→ **INSTRUCTIONS FOR THE TASK**:
Gather each line from the listing below that contains the word "when" and copy those lines out.
_ _ _ _ _
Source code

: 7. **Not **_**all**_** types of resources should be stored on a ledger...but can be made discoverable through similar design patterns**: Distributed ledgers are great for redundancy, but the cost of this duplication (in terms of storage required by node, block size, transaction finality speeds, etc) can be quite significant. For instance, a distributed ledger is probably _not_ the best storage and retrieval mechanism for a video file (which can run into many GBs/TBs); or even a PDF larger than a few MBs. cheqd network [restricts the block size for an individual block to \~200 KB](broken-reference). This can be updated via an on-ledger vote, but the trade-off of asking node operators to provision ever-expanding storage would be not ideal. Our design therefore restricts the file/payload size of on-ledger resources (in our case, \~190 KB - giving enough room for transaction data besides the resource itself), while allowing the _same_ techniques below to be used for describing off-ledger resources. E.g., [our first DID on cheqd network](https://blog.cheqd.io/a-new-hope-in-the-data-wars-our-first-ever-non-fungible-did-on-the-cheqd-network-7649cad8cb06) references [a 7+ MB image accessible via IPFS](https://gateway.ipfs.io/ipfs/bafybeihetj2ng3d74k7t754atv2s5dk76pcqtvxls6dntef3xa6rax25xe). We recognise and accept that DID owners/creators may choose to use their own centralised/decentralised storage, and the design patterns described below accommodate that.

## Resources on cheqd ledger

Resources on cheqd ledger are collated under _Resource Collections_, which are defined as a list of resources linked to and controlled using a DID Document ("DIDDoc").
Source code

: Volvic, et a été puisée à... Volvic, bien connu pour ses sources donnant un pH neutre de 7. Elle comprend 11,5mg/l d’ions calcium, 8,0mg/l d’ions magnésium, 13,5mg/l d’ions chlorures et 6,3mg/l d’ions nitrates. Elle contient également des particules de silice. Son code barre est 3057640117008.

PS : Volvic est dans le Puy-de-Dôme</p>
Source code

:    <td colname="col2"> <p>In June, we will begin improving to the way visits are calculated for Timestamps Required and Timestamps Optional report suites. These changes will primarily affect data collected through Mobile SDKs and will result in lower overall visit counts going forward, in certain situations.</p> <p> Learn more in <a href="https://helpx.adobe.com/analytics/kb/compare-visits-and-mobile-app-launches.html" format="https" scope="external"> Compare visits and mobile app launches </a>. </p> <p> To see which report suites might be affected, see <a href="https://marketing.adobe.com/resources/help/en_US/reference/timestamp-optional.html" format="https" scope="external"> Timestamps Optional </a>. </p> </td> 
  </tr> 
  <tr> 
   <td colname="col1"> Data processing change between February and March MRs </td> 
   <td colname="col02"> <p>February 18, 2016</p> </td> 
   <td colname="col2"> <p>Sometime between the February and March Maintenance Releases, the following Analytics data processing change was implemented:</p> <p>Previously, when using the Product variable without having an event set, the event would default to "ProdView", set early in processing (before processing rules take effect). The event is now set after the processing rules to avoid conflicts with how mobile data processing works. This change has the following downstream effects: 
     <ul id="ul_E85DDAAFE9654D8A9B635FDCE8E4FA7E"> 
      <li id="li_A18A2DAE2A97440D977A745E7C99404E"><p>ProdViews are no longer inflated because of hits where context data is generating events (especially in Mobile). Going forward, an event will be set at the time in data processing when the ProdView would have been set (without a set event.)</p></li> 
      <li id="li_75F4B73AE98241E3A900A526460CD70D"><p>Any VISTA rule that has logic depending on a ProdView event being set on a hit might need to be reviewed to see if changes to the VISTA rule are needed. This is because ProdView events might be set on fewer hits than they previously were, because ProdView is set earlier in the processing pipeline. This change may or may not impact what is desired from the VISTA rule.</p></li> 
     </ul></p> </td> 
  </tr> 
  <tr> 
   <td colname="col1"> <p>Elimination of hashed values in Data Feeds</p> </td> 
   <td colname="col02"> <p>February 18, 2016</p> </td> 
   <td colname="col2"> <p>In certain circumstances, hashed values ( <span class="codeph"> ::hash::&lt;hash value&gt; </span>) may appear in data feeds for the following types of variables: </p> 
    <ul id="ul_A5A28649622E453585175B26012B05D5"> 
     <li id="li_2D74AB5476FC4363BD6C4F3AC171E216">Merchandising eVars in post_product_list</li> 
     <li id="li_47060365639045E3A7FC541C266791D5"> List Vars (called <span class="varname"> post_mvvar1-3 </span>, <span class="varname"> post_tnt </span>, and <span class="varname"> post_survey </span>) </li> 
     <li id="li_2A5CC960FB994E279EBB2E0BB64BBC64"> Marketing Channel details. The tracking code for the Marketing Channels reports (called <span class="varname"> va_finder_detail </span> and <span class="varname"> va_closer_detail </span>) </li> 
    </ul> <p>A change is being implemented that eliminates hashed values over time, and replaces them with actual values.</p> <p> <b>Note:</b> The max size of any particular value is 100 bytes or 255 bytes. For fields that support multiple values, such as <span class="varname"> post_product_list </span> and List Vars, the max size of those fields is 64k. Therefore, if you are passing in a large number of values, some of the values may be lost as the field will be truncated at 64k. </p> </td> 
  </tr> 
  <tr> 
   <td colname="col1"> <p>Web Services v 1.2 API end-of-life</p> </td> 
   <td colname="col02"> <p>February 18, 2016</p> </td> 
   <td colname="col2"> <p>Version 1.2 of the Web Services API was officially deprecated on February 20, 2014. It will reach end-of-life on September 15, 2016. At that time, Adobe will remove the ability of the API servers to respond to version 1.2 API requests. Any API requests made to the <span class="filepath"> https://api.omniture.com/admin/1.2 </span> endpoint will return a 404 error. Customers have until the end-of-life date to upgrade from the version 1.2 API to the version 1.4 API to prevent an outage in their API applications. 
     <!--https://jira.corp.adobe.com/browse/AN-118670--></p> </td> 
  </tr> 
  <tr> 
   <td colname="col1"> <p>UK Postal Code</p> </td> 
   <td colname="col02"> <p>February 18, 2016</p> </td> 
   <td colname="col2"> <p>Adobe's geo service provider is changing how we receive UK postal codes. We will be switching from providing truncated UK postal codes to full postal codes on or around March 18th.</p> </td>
_ _ _ _ _
→ **WORKED SOLUTION**:
   <td colname="col2"> <p>Sometime between the February and March Maintenance Releases, the following Analytics data processing change was implemented:</p> <p>Previously, when using the Product variable without having an event set, the event would default to "ProdView", set early in processing (before processing rules take effect). The event is now set after the processing rules to avoid conflicts with how mobile data processing works. This change has the following downstream effects: 
      <li id="li_A18A2DAE2A97440D977A745E7C99404E"><p>ProdViews are no longer inflated because of hits where context data is generating events (especially in Mobile). Going forward, an event will be set at the time in data processing when the ProdView would have been set (without a set event.)</p></li> 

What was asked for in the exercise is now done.